Reviewing “White Wedding”

“White Wedding” is like going to a coffee shop, the best one you know, ordering their best cappuccino. You take out a toolkit. In front of everyone sitting at this coffee shop, you strain out the luscious cream and throw it over your shoulder. You pull out a bottle of tepid, mildewy water and throw it in to weaken the java. And you then mix it altogether, along with drops of aniseed and pig poo from prepared pipettes, and then knock it back like a cheap tequila.

This elaborate analogy applies to this film. This is when filmmaking goes really wrong. There’s nothing redeeming about this film. There’s nothing even ha-ha funny about this film. I struggled to stay alert and awake. I finished it only to be able to write this review with a clear conscience. The screenplay is fatally flawed and the supporting cast are weak, to be merciful, and do little to cover up or, ideally, improve the flat, mediocre performances by Rapulana Seiphemo and Kenneth Nkosi.

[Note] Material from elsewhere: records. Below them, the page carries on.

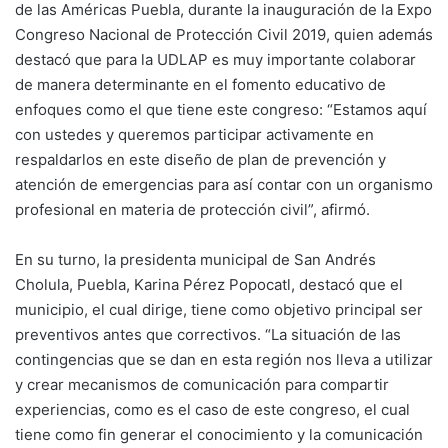
de las Américas Puebla, durante la inauguración de la Expo
Congreso Nacional de Protección Civil 2019, quien además
destacó que para la UDLAP es muy importante colaborar
de manera determinante en el fomento educativo de
enfoques como el que tiene este congreso: “Estamos aquí
con ustedes y queremos participar activamente en
respaldarlos en este diseño de plan de prevención y
atención de emergencias para así contar con un organismo
profesional en materia de protección civil”, afirmó.
En su turno, la presidenta municipal de San Andrés
Cholula, Puebla, Karina Pérez Popocatl, destacó que el
municipio, el cual dirige, tiene como objetivo principal ser
preventivos antes que correctivos. “La situación de las
contingencias que se dan en esta región nos lleva a utilizar
y crear mecanismos de comunicación para compartir
experiencias, como es el caso de este congreso, el cual
tiene como fin generar el conocimiento y la comunicación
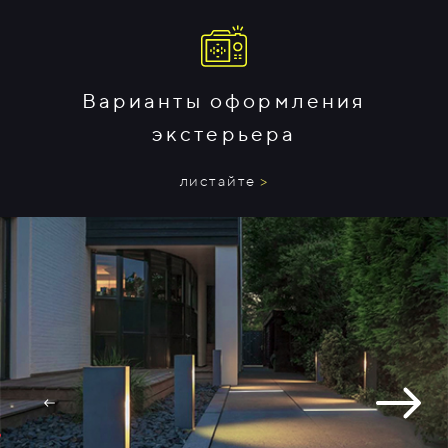
Варианты оформления
экстерьера
листайте
>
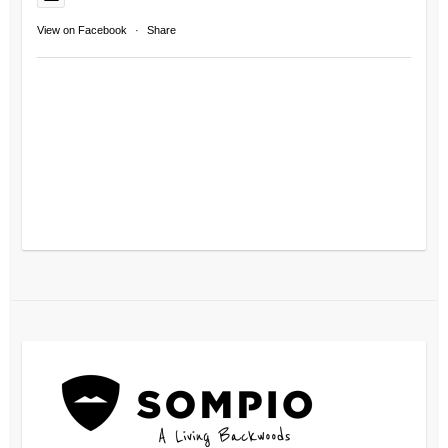
View on Facebook
·
Share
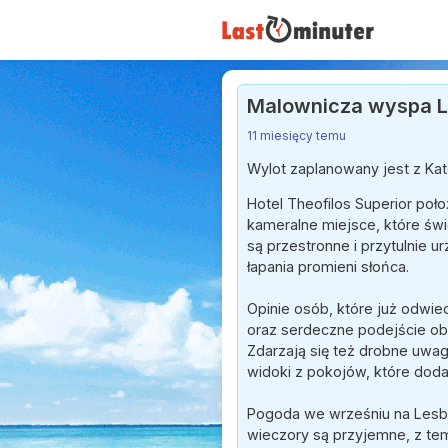
Malownicza wyspa Les
11 miesięcy temu
Wylot zaplanowany jest z Ka
Hotel Theofilos Superior poł
kameralne miejsce, które świ
są przestronne i przytulnie u
łapania promieni słońca.
Opinie osób, które już odwie
oraz serdeczne podejście obsł
Zdarzają się też drobne uwag
widoki z pokojów, które doda
Pogoda we wrześniu na Lesbo
wieczory są przyjemne, z tem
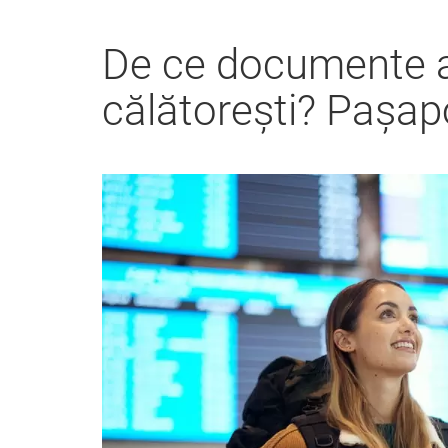
De ce documente a
călătorești? Pașapo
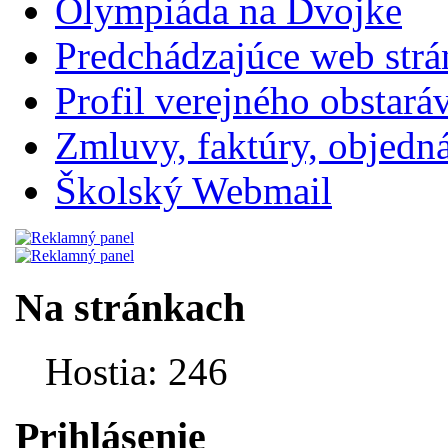
Olympiáda na Dvojke
Predchádzajúce web str
Profil verejného obstará
Zmluvy, faktúry, objednávk
Školský Webmail
Na stránkach
Hostia: 246
Prihlásenie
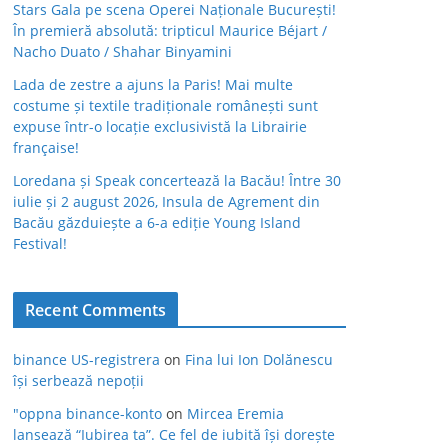
Stars Gala pe scena Operei Naționale București!
În premieră absolută: tripticul Maurice Béjart /
Nacho Duato / Shahar Binyamini
Lada de zestre a ajuns la Paris! Mai multe
costume și textile tradiționale românești sunt
expuse într-o locație exclusivistă la Librairie
française!
Loredana și Speak concertează la Bacău! Între 30
iulie și 2 august 2026, Insula de Agrement din
Bacău găzduiește a 6-a ediție Young Island
Festival!
Recent Comments
binance US-registrera
on
Fina lui Ion Dolănescu
își serbează nepoții
"oppna binance-konto
on
Mircea Eremia
lansează “Iubirea ta”. Ce fel de iubită își dorește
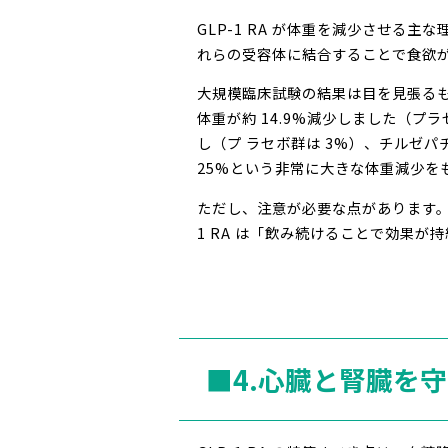
GLP-1 RA が体重を減少させる
れらの受容体に結合することで食欲
大規模臨床試験の結果は目を見張るものが
体重が約 14.9%減少しました（プラセ
し（プ ラセボ群は 3%）、チルゼ
25%という非常に大きな体重減少を
ただし、注意が必要な点があります。
1 RA は「飲み続けることで効果
■4.心臓と腎臓を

The scene in the boere bar was so badly handled and executed that it should be left in the toolkit as a pigment to be used for another project. Or not at all. There must be another way to portray Afrikaaners in this country other than beer-drinking, trigger-happy oafs who are cardboard cutouts of yesteryear. It’s just so over now, you know.

The juxtaposition of Rose and her friend, and Tumi and Elvis, is not developed enough and it’s not given any time to mature or ferment in the barrel. It’s rushed and we are expected to just coo and pine, and tickle its little pink feet.

This film is another poor example of South African cinema, going through all the usual stereotypes in expected fashion, as if lying on their backs to make a quick buck. I really don’t understand how people ranted and raved about the hilarity of this film back then, when it was released. This is not in the league of Tsotsi or Jerusalema in any way. This is more like the “Mr Bones” franchise, but stereotypes this time perpetuated by black people rather than insensitive white people.

Mr. Seiphemo and Mr. Nkosi, you can do so much better. I know you can. This is not the best you can do. We need to move forward in this country, make great films, tell real stories rather than recycle stereotypes in a brainless way, hoping we can make just as much money as Leon Schuster.